PROBLEM DETAILS:
From the line containing "Juliette Louazé" through the last line of the material, copy every line exactly, both ends inclusive; do not copy pictures.

DATASET EXCERPTS below:

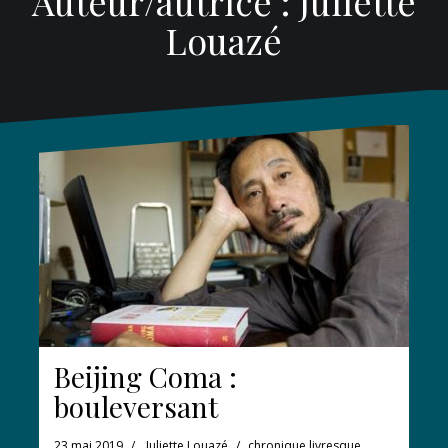
Auteur/autrice :
Juliette
Louazé
Beijing Coma :
bouleversant
23 mai 2019
Juliette Louazé
chronique livresque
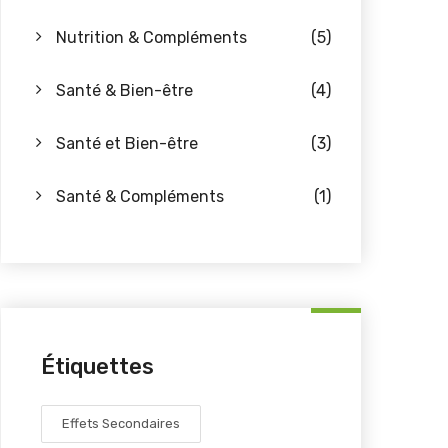
Nutrition & Compléments
(5)
Santé & Bien-être
(4)
Santé et Bien-être
(3)
Santé & Compléments
(1)
Étiquettes
Effets Secondaires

End of DATASET EXCERPTS.

EXERCISE OUTPUT:
Juliette Louazé
chronique livresque
Nutrition & Compléments
(5)
Santé & Bien-être
(4)
Santé et Bien-être
(3)
Santé & Compléments
(1)
Étiquettes
Effets Secondaires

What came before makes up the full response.